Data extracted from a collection
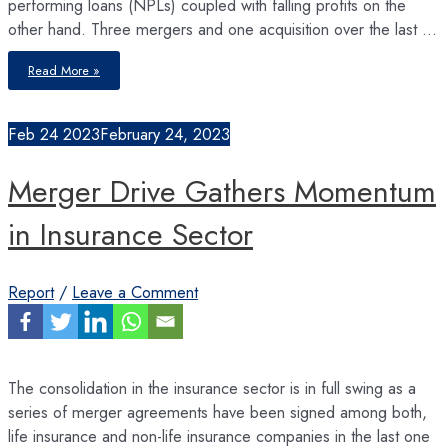
performing loans (NPLs) coupled with falling profits on the
other hand. Three mergers and one acquisition over the last …
Economic
Read More »
Slowdown
and
Rising
Cost
of
Feb
24
2023
February 24, 2023
Funds
Take
a
Toll
Merger Drive Gathers Momentum
on
Banks’
Financial
Performance
in Insurance Sector
Report
/
Leave a Comment
The consolidation in the insurance sector is in full swing as a
series of merger agreements have been signed among both,
life insurance and non-life insurance companies in the last one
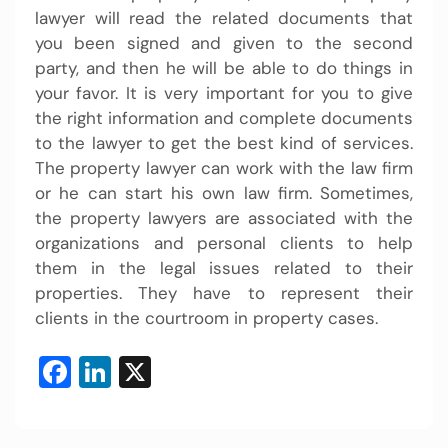
lawyer will read the related documents that
you been signed and given to the second
party, and then he will be able to do things in
your favor. It is very important for you to give
the right information and complete documents
to the lawyer to get the best kind of services.
The property lawyer can work with the law firm
or he can start his own law firm. Sometimes,
the property lawyers are associated with the
organizations and personal clients to help
them in the legal issues related to their
properties. They have to represent their
clients in the courtroom in property cases.
Facebook
LinkedIn
X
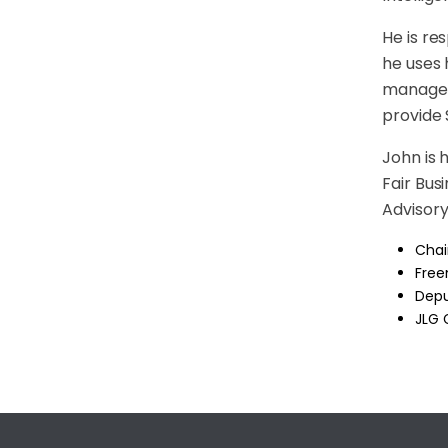
He is re
he uses 
managed 
provide
John is 
Fair Bu
Advisory
Chai
Free
Depu
JLG 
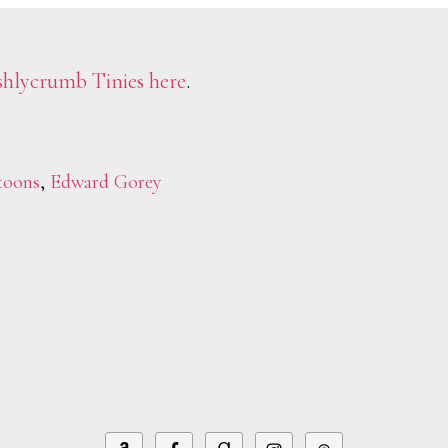
hlycrumb Tinies
here
.
toons
,
Edward Gorey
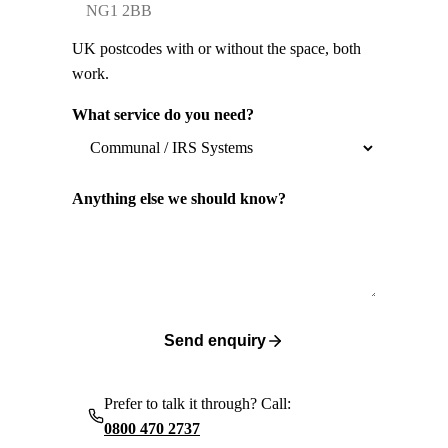
UK postcodes with or without the space, both
work.
What service do you need?
Anything else we should know?
Send enquiry
Prefer to talk it through? Call:
0800 470 2737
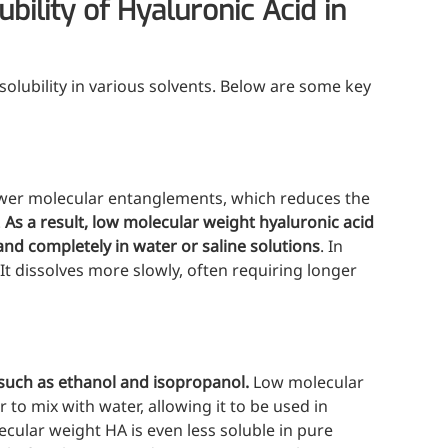
ility of Hyaluronic Acid in
 solubility in various solvents. Below are some key
wer molecular entanglements, which reduces the
.
As a result, low molecular weight hyaluronic acid
and completely in water or saline solutions
. In
 It dissolves more slowly, often requiring longer
s such as ethanol and isopropanol.
Low molecular
er to mix with water, allowing it to be used in
cular weight HA is even less soluble in pure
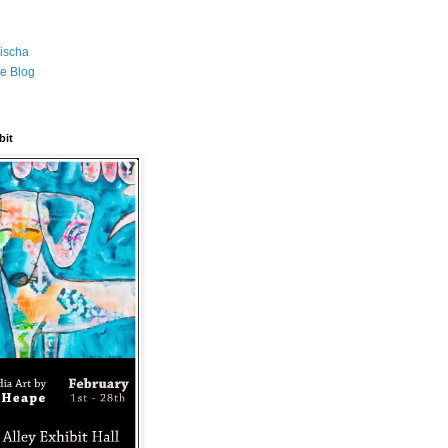
ischa
e Blog
bit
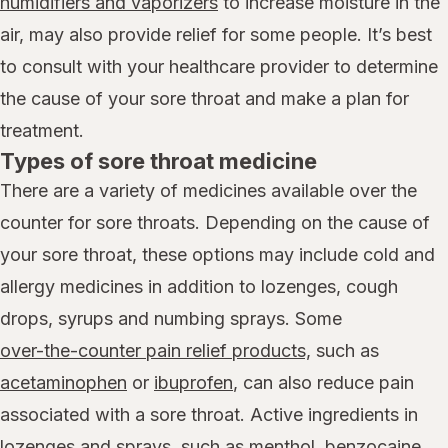
humidifiers and vaporizers
to increase moisture in the
air, may also provide relief for some people. It’s best
to consult with your healthcare provider to determine
the cause of your sore throat and make a plan for
treatment.
Types of sore throat medicine
There are a variety of medicines available over the
counter for sore throats. Depending on the cause of
your sore throat, these options may include cold and
allergy medicines in addition to lozenges, cough
drops, syrups and numbing sprays. Some
over-the-counter pain relief products,
such as
acetaminophen
or
ibuprofen
, can also reduce pain
associated with a sore throat. Active ingredients in
lozenges and sprays, such as menthol, benzocaine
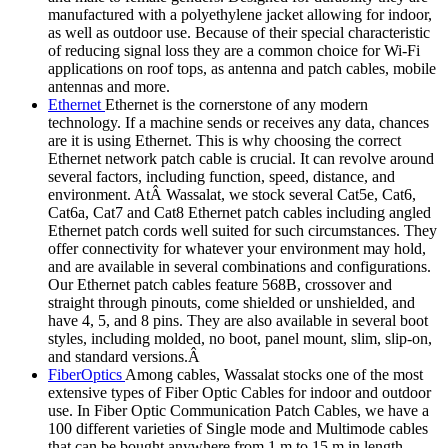
manufactured with a polyethylene jacket allowing for indoor,
as well as outdoor use. Because of their special characteristic
of reducing signal loss they are a common choice for Wi-Fi
applications on roof tops, as antenna and patch cables, mobile
antennas and more.
Ethernet
Ethernet is the cornerstone of any modern
technology. If a machine sends or receives any data, chances
are it is using Ethernet. This is why choosing the correct
Ethernet network patch cable is crucial. It can revolve around
several factors, including function, speed, distance, and
environment. AtÂ Wassalat, we stock several Cat5e, Cat6,
Cat6a, Cat7 and Cat8 Ethernet patch cables including angled
Ethernet patch cords well suited for such circumstances. They
offer connectivity for whatever your environment may hold,
and are available in several combinations and configurations.
Our Ethernet patch cables feature 568B, crossover and
straight through pinouts, come shielded or unshielded, and
have 4, 5, and 8 pins. They are also available in several boot
styles, including molded, no boot, panel mount, slim, slip-on,
and standard versions.Â
FiberOptics
Among cables, Wassalat stocks one of the most
extensive types of Fiber Optic Cables for indoor and outdoor
use. In Fiber Optic Communication Patch Cables, we have a
100 different varieties of Single mode and Multimode cables
that can be bought anywhere from 1 m to 15 m in length.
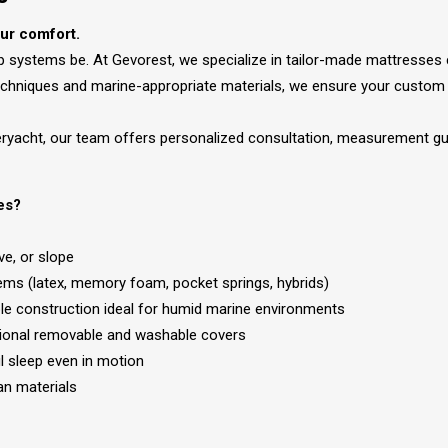
our comfort.
ep systems be. At Gevorest, we specialize in tailor-made mattresses
echniques and marine-appropriate materials, we ensure your custom 
peryacht, our team offers personalized consultation, measurement gui
es?
ve, or slope
tems (latex, memory foam, pocket springs, hybrids)
able construction ideal for humid marine environments
ptional removable and washable covers
l sleep even in motion
an materials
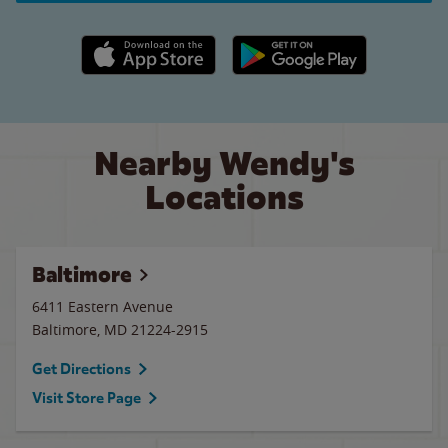
Apple App Store link
Google Play link
Nearby Wendy's
Locations
Baltimore
6411 Eastern Avenue
Baltimore
,
MD
21224-2915
Get Directions
Visit Store Page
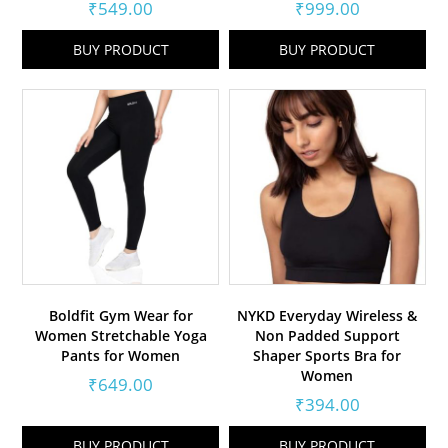
₹
549.00
₹
999.00
BUY PRODUCT
BUY PRODUCT
Boldfit Gym Wear for
NYKD Everyday Wireless &
Women Stretchable Yoga
Non Padded Support
Pants for Women
Shaper Sports Bra for
Women
₹
649.00
₹
394.00
BUY PRODUCT
BUY PRODUCT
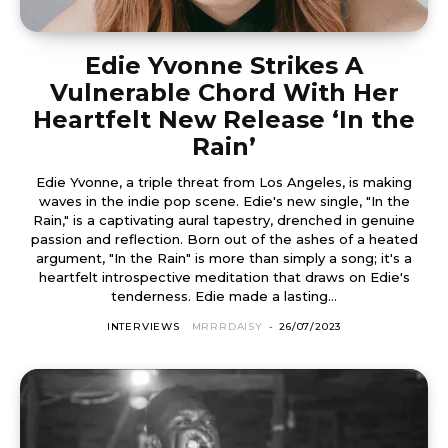
Edie Yvonne Strikes A
Vulnerable Chord With Her
Heartfelt New Release ‘In the
Rain’
Edie Yvonne, a triple threat from Los Angeles, is making
waves in the indie pop scene. Edie's new single, "In the
Rain," is a captivating aural tapestry, drenched in genuine
passion and reflection. Born out of the ashes of a heated
argument, "In the Rain" is more than simply a song; it's a
heartfelt introspective meditation that draws on Edie's
tenderness. Edie made a lasting...
INTERVIEWS
MRRRDAISY
-
26/07/2023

YOUR INSTRUCTIONS ->
Give the records again exactly, pictures left out.

OUTPUT OF THE TASK ->
performing loans (NPLs) coupled with falling profits on the
other hand. Three mergers and one acquisition over the last …
Economic
Read More »
Slowdown
and
Rising
Cost
of
Feb
24
2023
February 24, 2023
Funds
Take
a
Toll
Merger Drive Gathers Momentum
on
Banks’
Financial
Performance
in Insurance Sector
Report
/
Leave a Comment
The consolidation in the insurance sector is in full swing as a
series of merger agreements have been signed among both,
life insurance and non-life insurance companies in the last one
lawyer will read the related documents that
you been signed and given to the second
party, and then he will be able to do things in
your favor. It is very important for you to give
the right information and complete documents
to the lawyer to get the best kind of services.
The property lawyer can work with the law firm
or he can start his own law firm. Sometimes,
the property lawyers are associated with the
organizations and personal clients to help
them in the legal issues related to their
properties. They have to represent their
clients in the courtroom in property cases.
Facebook
LinkedIn
X
He is re
he uses 
managed 
provide
John is 
Fair Bu
Advisory
Chai
Free
Depu
JLG 
hlycrumb Tinies
here
.
toons
,
Edward Gorey
UK postcodes with or without the space, both
work.
What service do you need?
Anything else we should know?
Send enquiry
Prefer to talk it through? Call:
0800 470 2737
ility of Hyaluronic Acid in
 solubility in various solvents. Below are some key
wer molecular entanglements, which reduces the
.
As a result, low molecular weight hyaluronic acid
and completely in water or saline solutions
. In
 It dissolves more slowly, often requiring longer
s such as ethanol and isopropanol.
Low molecular
er to mix with water, allowing it to be used in
cular weight HA is even less soluble in pure
ischa
e Blog
bit
humidifiers and vaporizers
to increase moisture in the
air, may also provide relief for some people. It’s best
to consult with your healthcare provider to determine
the cause of your sore throat and make a plan for
treatment.
Types of sore throat medicine
There are a variety of medicines available over the
counter for sore throats. Depending on the cause of
your sore throat, these options may include cold and
allergy medicines in addition to lozenges, cough
drops, syrups and numbing sprays. Some
over-the-counter pain relief products,
such as
acetaminophen
or
ibuprofen
, can also reduce pain
associated with a sore throat. Active ingredients in
lozenges and sprays, such as menthol, benzocaine
manufactured with a polyethylene jacket allowing for indoor,
as well as outdoor use. Because of their special characteristic
of reducing signal loss they are a common choice for Wi-Fi
applications on roof tops, as antenna and patch cables, mobile
antennas and more.
Ethernet
Ethernet is the cornerstone of any modern
technology. If a machine sends or receives any data, chances
are it is using Ethernet. This is why choosing the correct
Ethernet network patch cable is crucial. It can revolve around
several factors, including function, speed, distance, and
environment. AtÂ Wassalat, we stock several Cat5e, Cat6,
Cat6a, Cat7 and Cat8 Ethernet patch cables including angled
Ethernet patch cords well suited for such circumstances. They
offer connectivity for whatever your environment may hold,
and are available in several combinations and configurations.
Our Ethernet patch cables feature 568B, crossover and
straight through pinouts, come shielded or unshielded, and
have 4, 5, and 8 pins. They are also available in several boot
styles, including molded, no boot, panel mount, slim, slip-on,
and standard versions.Â
FiberOptics
Among cables, Wassalat stocks one of the most
extensive types of Fiber Optic Cables for indoor and outdoor
use. In Fiber Optic Communication Patch Cables, we have a
100 different varieties of Single mode and Multimode cables
that can be bought anywhere from 1 m to 15 m in length.
our comfort.
ep systems be. At Gevorest, we specialize in tailor-made mattresses
echniques and marine-appropriate materials, we ensure your custom 
peryacht, our team offers personalized consultation, measurement gui
es?
ve, or slope
tems (latex, memory foam, pocket springs, hybrids)
able construction ideal for humid marine environments
ptional removable and washable covers
l sleep even in motion
an materials
Apple App Store link
Google Play link
Nearby Wendy's
Locations
Baltimore
6411 Eastern Avenue
Baltimore
,
MD
21224-2915
Get Directions
Visit Store Page
₹
549.00
₹
999.00
BUY PRODUCT
BUY PRODUCT
Boldfit Gym Wear for
NYKD Everyday Wireless &
Women Stretchable Yoga
Non Padded Support
Pants for Women
Shaper Sports Bra for
Women
₹
649.00
₹
394.00
BUY PRODUCT
BUY PRODUCT
Edie Yvonne Strikes A
Vulnerable Chord With Her
Heartfelt New Release ‘In the
Rain’
Edie Yvonne, a triple threat from Los Angeles, is making
waves in the indie pop scene. Edie's new single, "In the
Rain," is a captivating aural tapestry, drenched in genuine
passion and reflection. Born out of the ashes of a heated
argument, "In the Rain" is more than simply a song; it's a
heartfelt introspective meditation that draws on Edie's
tenderness. Edie made a lasting...
INTERVIEWS
MRRRDAISY
-
26/07/2023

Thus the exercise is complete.